AUGUSTUS DE MORGAN Autograph Letter Signed.
ALS together with autograph mathematical quotation. 2pp. University College London. October 29th, 1850. To W[ilia]m Parker Hammond Jun[io]r.
"In reply to your request for an autograph I send you one on the other side and remain your obedient servant" [etc]. On a separate leaf is a 6 line autograph mathematical formula or calculation, signed in full by De Morgan.
8vo. Approx 7 x 4.5 inches. The two pages of the letter have been separated so as to display both in an album, but without any loss to either leaf. There are mounting traces to the blank versos of both and some old staining from the paste that was originally used to affix them in an album. All else very good.

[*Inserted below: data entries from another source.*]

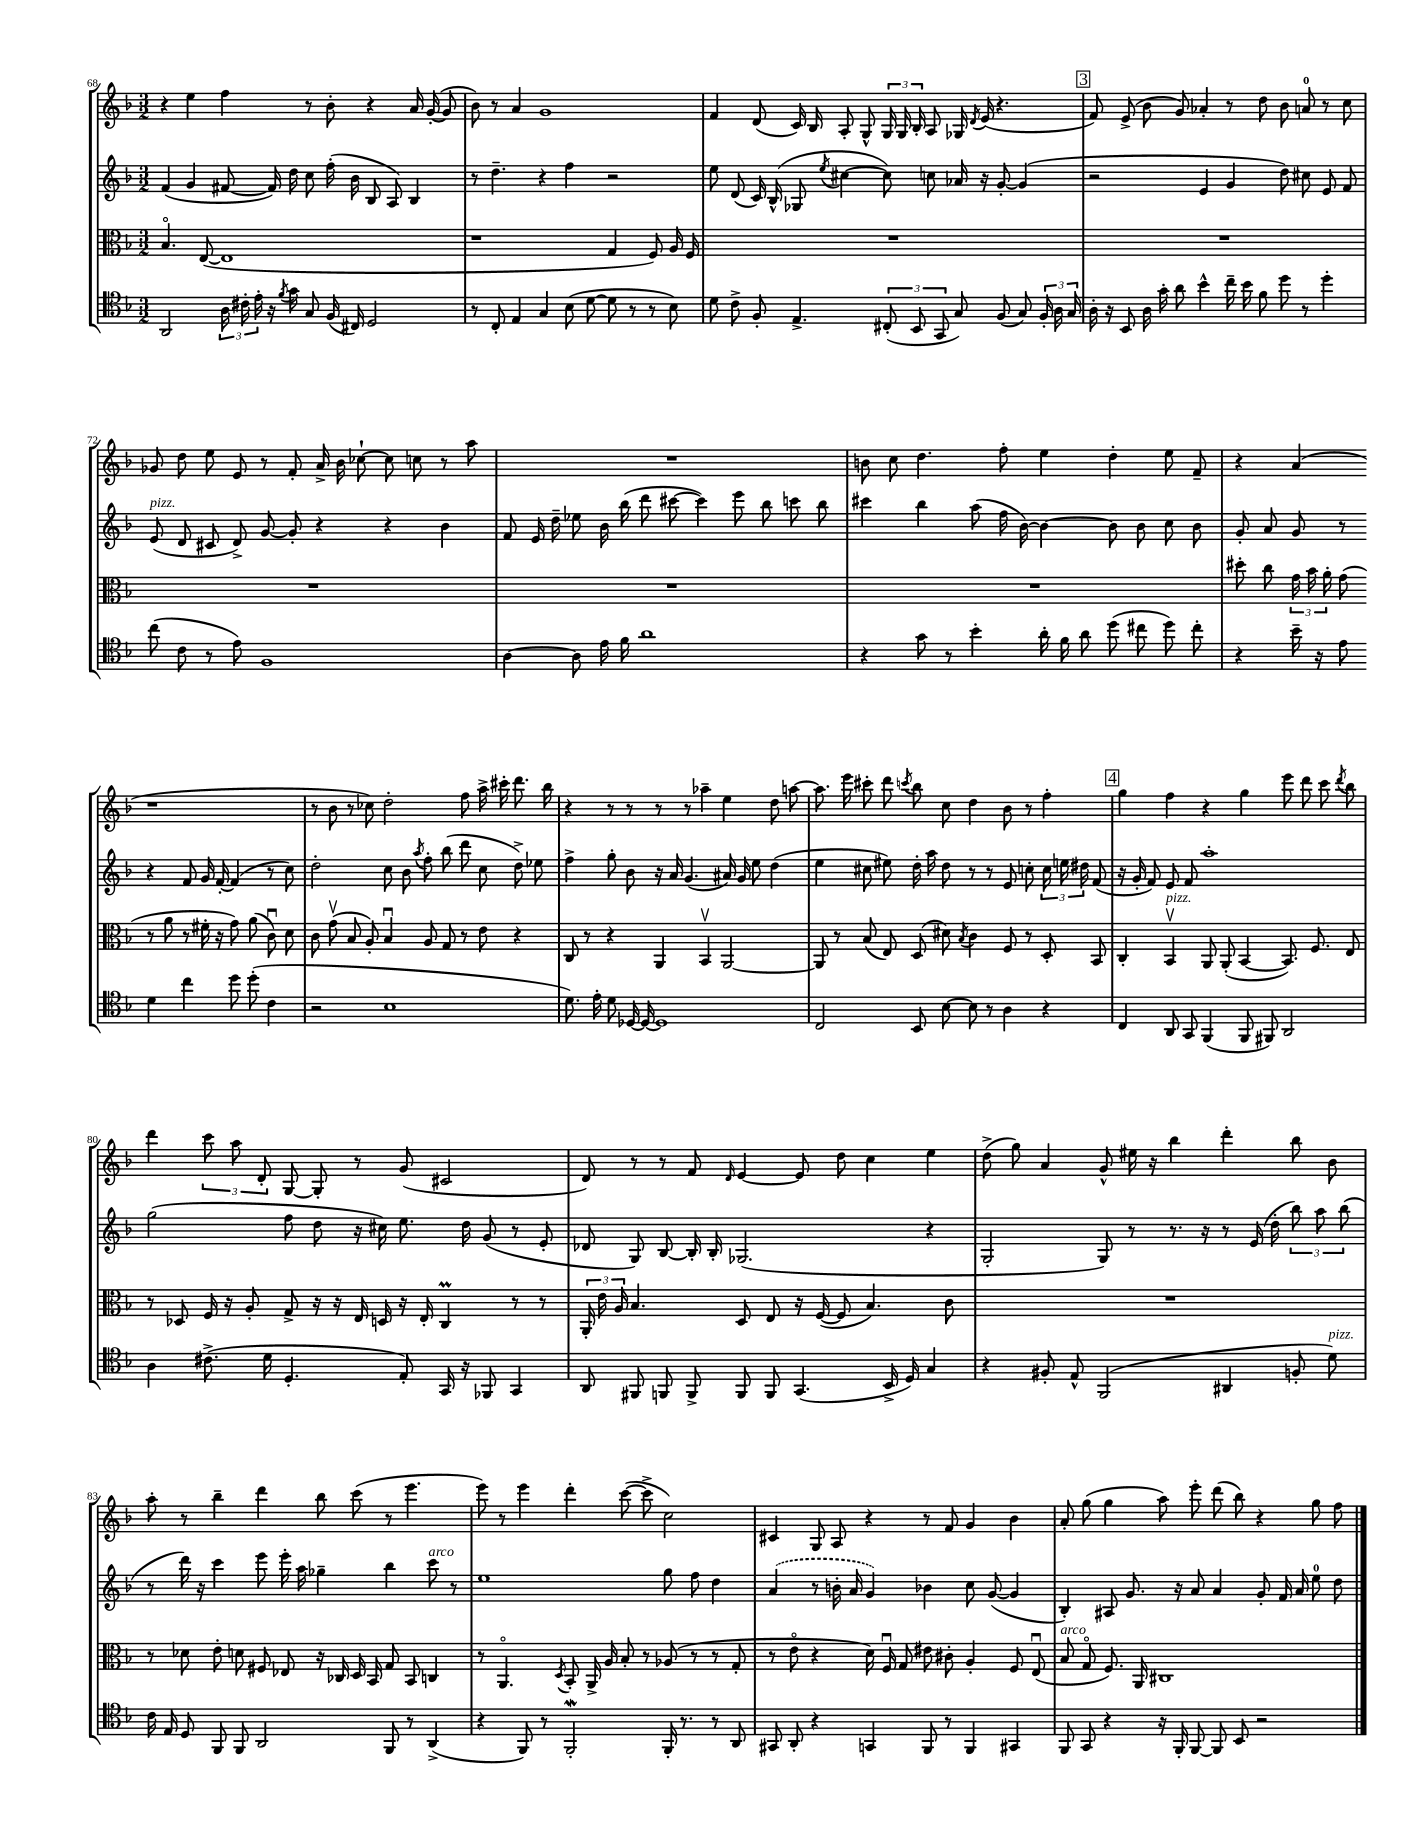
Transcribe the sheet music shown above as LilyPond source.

<<
\new StaffGroup <<
\new Staff = "s0" {
    \clef treble \key f \major \numericTimeSignature \time 3/2
    \autoBeamOff r4 e''4 f''4 r8 bes'8-. r4 a'16 g'16~-.( g'8 |
    bes'8) r8 a'4 g'1 |
    f'4 d'8( c'16) bes16 a8-. g8-^ \tuplet 3/2 { g16 g16 bes16-. } a8 ges16 \acciaccatura { d'8 } e'16( r4. |
    \mark \markup { \box "3" } f'8) e'8->( bes'8 g'8) aes'4-. r8 d''8 bes'8 a'8-0 r8 c''8 |
    ges'8 d''8 e''8 e'8 r8 f'8-. a'16-> bes'16 ces''8~-! ces''8 c''8 r8 a''8 |
    R1. |
    b'8 c''8 d''4. f''8-. e''4 d''4-. e''8 f'8-- |
    r4 a'4( r1 |
    r8 bes'8 r8 ces''8) d''2-. f''8 a''16-> cis'''16-. d'''8. bes''16 |
    r4 r8 r8 r8 r8 aes''4-- e''4 d''8 a''8~ |
    a''8. e'''16 cis'''8-. d'''8 \acciaccatura { c'''8 } bes''8 c''8 d''4 bes'8 r8 f''4-. |
    \mark \markup { \box "4" } g''4 f''4 r4 g''4 e'''8 d'''8 c'''8 \acciaccatura { d'''8 } bes''8 |
    d'''4 \tuplet 3/2 { c'''8 a''8 d'8-. } g8~ g8-. r8 g'8( cis'2 |
    d'8) r8 r8 f'8 \grace { d'16 } e'4~ e'8 d''8 c''4 e''4 |
    d''8->( g''8) a'4 g'8-^ eis''16 r16 bes''4 d'''4-. bes''8 bes'8 |
    a''8-. r8 bes''4-- d'''4 bes''8 c'''8( r8 e'''4. |
    e'''8) r8 e'''4 d'''4-. c'''8~( c'''8-> c''2) |
    cis'4 g8 a8 r4 r8 f'8 g'4 bes'4 |
    a'8-. g''8( g''4 a''8) e'''8-. d'''8( bes''8) r4 g''8 f''8 \bar "|." |
}
\new Staff = "s1" {
    \clef treble \key f \major \numericTimeSignature \time 3/2
    \autoBeamOff f'4( g'4 fis'8~ fis'16) d''16 c''8 f''16-.( bes'16 bes8 a8) bes4 |
    r8 d''4.-- r4 f''4 r2 |
    e''8 d'8( c'16) bes16-^( ges8 \acciaccatura { e''8 } cis''4~ cis''8) c''8 aes'16 r16 g'8~-. g'4( |
    \mark \markup { \box "3" } r2 e'4 g'4 d''8) cis''8 e'8 f'8 |
    e'8^\markup { \italic "pizz." }( d'8 cis'8 d'8->) g'8~ g'8-. r4 r4 bes'4 |
    f'8 e'16 d''16-- ees''8 bes'16 bes''16( d'''8 cis'''8~ cis'''4) e'''8 bes''8 c'''8 bes''8 |
    cis'''4 bes''4 a''8( f''16 bes'16~) bes'4~ bes'8 bes'8 c''8 bes'8 |
    g'8-. a'8 g'8 r8 r4 f'8 g'16 f'16~-. f'4( r8 c''8) |
    d''2-. c''8 bes'8 \acciaccatura { a''8 } f''8-. bes''8( d'''8 c''8 d''8->) ees''8 |
    f''4-> g''8-. bes'8 r16 a'16 g'4.( ais'16) g'16 e''8 d''4( |
    e''4 cis''8 eis''8) d''16-. a''16 d''8 r8 r8 e'8 c''8-. \tuplet 3/2 { c''16 e''16 dis''16 } f'8( |
    \mark \markup { \box "4" } r16 g'16-. f'8) e'8 f'8 a''1-. |
    g''2( f''8 d''8 r16 cis''16) e''8. d''16 g'8( r8 e'8-. |
    des'8 g8) bes8~ bes16-. bes16-. ges2.( r4 |
    g2-. g8) r8 r8. r16 r8 e'16( d''16-. \tuplet 3/2 { bes''8) a''8 bes''8( } |
    r8 d'''16) r16 c'''4 e'''8 e'''16-. a''16 ges''4-- bes''4 c'''8^\markup { \italic "arco" } r8 |
    e''1 g''8 f''8 d''4 |
    \once \slurDashed a'4( r8 b'16-. a'16 g'4) bes'4 c''8 g'8~( g'4 |
    bes4-.) ais8 g'8. r16 a'8 a'4 g'8-. f'16 a'16 e''8-0 d''8 \bar "|." |
}
\new Staff = "s2" {
    \clef alto \key f \major \numericTimeSignature \time 3/2
    \autoBeamOff bes4.\flageolet e8~( e1 |
    r1 g4 f8) a16 f16 |
    R1. |
    \mark \markup { \box "3" } R1. |
    R1. |
    R1. |
    R1. |
    dis''8-. c''8 \tuplet 3/2 { g'16 bes'16 a'16-. } g'8( r8 a'8 r8 fis'16-. r16 g'8) a'8( c'8\downbow) d'8 |
    c'8 g'8\upbow( bes8 a8-.) bes4\downbow a8 g8 r8 e'8 r4 |
    c8 r8 r4 a,4 bes,4\upbow a,2~ |
    a,8 r8 bes8( e8) d8( dis'8) \acciaccatura { bes8 } c'4 f8 r8 d8-. bes,8 |
    \mark \markup { \box "4" } c4-. bes,4\upbow^\markup { \italic "pizz." } a,8 a,8-.( bes,4~ bes,8.) f8. e8 |
    r8 des8 f16 r16 a8-. g8-> r16 r16 e16 d16 r16 e16-. c4\prall r8 r8 |
    \tuplet 3/2 { a,16-. e'16 a16 } bes4. d8 e8 r16 f16~( f8 bes4.) c'8 |
    R1. |
    r8 des'8 e'8-. d'8 fis8 ees8 r16 ces16 d16 bes,16 g8 bes,8 c4 |
    r8 a,4.\flageolet \acciaccatura { d8 } bes,8-. a,16-> a16 bes8-. r8 aes8( r8 r8 g8-. |
    r8 e'8\flageolet r4 d'16) f16\downbow g8 eis'8 cis'8-. a4-. f8 e8\downbow( |
    bes8^\markup { \italic "arco" } g8\flageolet f8.) a,16 cis1 \bar "|." |
}
\new Staff = "s3" {
    \clef tenor \key f \major \numericTimeSignature \time 3/2
    \autoBeamOff a,2 \tuplet 3/2 { a16 cis'16-. e'16-. } r16 \acciaccatura { f'8 } g'16 g8 f16( cis16) d2 |
    r8 c8-. e4 g4 bes8( d'8~ d'8 r8 r8 bes8) |
    d'8 c'8-> f8-. e4.-> \tuplet 3/2 { cis8-.( bes,8 g,8 } g8) f8( g8) \tuplet 3/2 { f16-. a16 g16 } |
    \mark \markup { \box "3" } a16-. r16 bes,8 a16 g'16-. a'8 bes'4-^ c''16-- bes'16 f'8 d''8 r8 d''4-. |
    c''8( c'8 r8 e'8) f1 |
    a4~ a8 e'16 f'16 a'1 |
    r4 g'8 r8 bes'4-. a'16-. f'16 a'8 d''8( cis''8 d''8) cis''8-. |
    r4 bes'16-- r16 e'8 d'4 c''4 d''8 d''8-.( c'4 |
    r2 bes1 |
    d'8.) e'16-. d'8 des16~ des16~ des1 |
    c2 bes,8 bes8~ bes8 r8 a4 r4 |
    \mark \markup { \box "4" } c4 a,8 g,8 f,4( f,8 fis,8) a,2 |
    a4 cis'8.->( d'16 d4.-. e8-.) g,16 r16 fes,8 g,4 |
    a,8 fis,8 f,8 f,8-> f,8 f,8 g,4.( bes,16-> d16) g4 |
    r4 fis8-. e8-^ f,2( ais,4 f8-. d'8^\markup { \italic "pizz." }) |
    c'16 e16 d8 f,8 f,8 a,2 f,8 r8 a,4->( |
    r4 f,8) r8 f,2-.\mordent f,16-. r8. r8 a,8 |
    gis,8 a,8-. r4 g,4 f,8 r8 f,4 gis,4 |
    f,8 g,8 r4 r16 f,16-. f,8~ f,8 bes,8 r2 \bar "|." |
}
>>
>>
\layout { \context { \Score currentBarNumber = #68 } }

Augustus De Morgan was a brilliant mathematician who made important contributions to the study of algebra and logic. He was a friend of Charles Babbage (inventor of the Analytical Machine, forerunner of the modern computer) and tutor to Ada Lovelace (daughter of the poet, Lord Byron, who is credited with writing the first computer programme). Augustus De Morgan coined the terms 'mathematical induction' and 'double-algebra' and formulated De Morgan's Laws, the mathematical rules named after him. The work of De Morgan led to the development of the theory of relations and the rise of modern symbolic or mathematical logic. He introduced and defined the term' mathematical induction' to describe the process that, until then, had been used with little clarity in mathematical proofs. De Morgan was also the first to propose and use the oblique stroke in the printing of fractions. Autograph mathematical quotations of De Morgan are rare, as are documents signed with his full name.